WORK REQUEST —
Copy out the Mets column starting with "Part of that" and going on through "the final out.", but change "Yankee Stadium" to "the Bronx ballpark".

STUDY TEXT —
---

The
Blue
-and-Orange Brigade
JB on the Amazin’s, the
New York Mets
WILLIE-NILLY
I swear--I haven’t seen so many people unload on one person the way everyone does on Mets’ manager Willie Randolph since I was the target in junior high school.
After his team got swept in Atlanta and dropped two of three in Denver’s thin air, now come the stories of Randolph meeting with GM Omar Minaya and owners Fred and Jeff Wilpon. No, this is not unusual for any manager (except maybe Joe Torre in his Yankee years); he’s in charge and must answer for his team. No one, however, wants to hear anyone talk about four months left to the season and plenty of time for a turnaround.
Part of that stems from last Septemeber; we know what happened, so there’s no point in rehashing it. But before the Sunday night game of the Subway Series at Yankee Stadium, ESPN analyst Peter Gammons said that two-week stretch weighs heavily on everyone’s minds, not to mention how the team was .500 (75-75) since the previous May at that point. Then Gammons threw in a little something about how Randolph keeps his cool during press conferences after losses--and how the team tends to follow his lead. It sounded Gammons would gripe continuously until the final out.

---

INFORMATION PROVIDED —
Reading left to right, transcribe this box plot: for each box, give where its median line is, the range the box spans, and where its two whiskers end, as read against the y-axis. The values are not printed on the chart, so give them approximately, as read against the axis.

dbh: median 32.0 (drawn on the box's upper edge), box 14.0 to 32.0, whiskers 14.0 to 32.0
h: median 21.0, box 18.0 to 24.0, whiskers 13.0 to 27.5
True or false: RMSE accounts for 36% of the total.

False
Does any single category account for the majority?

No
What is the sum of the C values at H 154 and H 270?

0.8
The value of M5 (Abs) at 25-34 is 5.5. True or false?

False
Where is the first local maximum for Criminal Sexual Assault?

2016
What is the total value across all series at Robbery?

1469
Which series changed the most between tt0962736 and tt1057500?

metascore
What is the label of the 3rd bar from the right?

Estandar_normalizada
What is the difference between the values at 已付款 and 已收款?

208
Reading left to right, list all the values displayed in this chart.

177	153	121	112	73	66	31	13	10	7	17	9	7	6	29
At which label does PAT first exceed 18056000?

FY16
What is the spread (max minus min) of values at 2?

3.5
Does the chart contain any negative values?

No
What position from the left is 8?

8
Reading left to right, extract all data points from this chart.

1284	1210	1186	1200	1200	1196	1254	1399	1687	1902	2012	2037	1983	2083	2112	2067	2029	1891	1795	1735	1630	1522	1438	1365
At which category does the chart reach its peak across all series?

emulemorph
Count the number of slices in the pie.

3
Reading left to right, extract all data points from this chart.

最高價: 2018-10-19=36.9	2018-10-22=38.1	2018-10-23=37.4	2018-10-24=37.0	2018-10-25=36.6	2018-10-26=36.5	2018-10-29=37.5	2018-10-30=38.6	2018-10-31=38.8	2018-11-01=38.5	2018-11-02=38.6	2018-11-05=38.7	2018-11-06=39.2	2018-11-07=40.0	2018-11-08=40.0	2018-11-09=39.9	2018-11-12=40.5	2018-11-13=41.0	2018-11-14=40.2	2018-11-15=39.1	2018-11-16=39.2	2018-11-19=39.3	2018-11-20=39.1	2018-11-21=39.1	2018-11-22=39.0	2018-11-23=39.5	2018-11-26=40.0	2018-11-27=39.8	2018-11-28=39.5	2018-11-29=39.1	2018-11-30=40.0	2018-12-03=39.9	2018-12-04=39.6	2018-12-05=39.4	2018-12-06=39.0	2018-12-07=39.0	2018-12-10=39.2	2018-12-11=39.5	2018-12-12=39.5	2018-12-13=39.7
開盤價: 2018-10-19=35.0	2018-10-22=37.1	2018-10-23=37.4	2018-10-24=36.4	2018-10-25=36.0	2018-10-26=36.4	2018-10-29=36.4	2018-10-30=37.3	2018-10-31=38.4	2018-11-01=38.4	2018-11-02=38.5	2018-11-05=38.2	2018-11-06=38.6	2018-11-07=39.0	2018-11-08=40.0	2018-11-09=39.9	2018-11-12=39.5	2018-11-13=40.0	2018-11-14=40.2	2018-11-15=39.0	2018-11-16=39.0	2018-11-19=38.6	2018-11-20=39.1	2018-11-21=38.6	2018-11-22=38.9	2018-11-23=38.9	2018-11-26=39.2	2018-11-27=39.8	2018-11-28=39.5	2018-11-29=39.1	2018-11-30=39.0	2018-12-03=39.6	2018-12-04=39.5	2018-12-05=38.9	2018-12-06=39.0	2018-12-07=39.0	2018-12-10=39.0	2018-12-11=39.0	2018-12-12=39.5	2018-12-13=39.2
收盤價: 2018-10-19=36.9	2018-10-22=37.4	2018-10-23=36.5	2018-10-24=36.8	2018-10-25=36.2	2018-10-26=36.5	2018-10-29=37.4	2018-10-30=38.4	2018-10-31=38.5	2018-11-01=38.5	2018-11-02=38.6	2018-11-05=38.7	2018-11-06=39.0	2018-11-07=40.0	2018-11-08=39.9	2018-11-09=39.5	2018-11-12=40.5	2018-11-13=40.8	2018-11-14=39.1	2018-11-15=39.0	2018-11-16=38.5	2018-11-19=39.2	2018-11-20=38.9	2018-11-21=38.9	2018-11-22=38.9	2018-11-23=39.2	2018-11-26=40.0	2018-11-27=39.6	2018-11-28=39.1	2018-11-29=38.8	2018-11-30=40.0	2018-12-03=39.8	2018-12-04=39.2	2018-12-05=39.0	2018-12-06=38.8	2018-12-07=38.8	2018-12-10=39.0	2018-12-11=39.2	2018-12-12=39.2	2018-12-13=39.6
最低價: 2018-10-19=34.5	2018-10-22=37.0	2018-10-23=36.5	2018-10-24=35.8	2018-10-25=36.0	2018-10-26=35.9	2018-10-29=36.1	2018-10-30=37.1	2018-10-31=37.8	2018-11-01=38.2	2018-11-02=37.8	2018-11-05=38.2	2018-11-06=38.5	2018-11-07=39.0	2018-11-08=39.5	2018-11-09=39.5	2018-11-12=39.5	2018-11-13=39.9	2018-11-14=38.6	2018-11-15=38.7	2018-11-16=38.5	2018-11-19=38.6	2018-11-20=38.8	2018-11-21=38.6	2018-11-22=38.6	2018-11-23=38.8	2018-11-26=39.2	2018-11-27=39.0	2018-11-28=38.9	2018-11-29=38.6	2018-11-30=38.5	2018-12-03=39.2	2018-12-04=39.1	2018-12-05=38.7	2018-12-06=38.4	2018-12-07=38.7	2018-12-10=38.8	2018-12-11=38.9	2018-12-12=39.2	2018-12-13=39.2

---

OUTPUT —
Part of that stems from last Septemeber; we know what happened, so there’s no point in rehashing it. But before the Sunday night game of the Subway Series at the Bronx ballpark, ESPN analyst Peter Gammons said that two-week stretch weighs heavily on everyone’s minds, not to mention how the team was .500 (75-75) since the previous May at that point. Then Gammons threw in a little something about how Randolph keeps his cool during press conferences after losses--and how the team tends to follow his lead. It sounded Gammons would gripe continuously until the final out.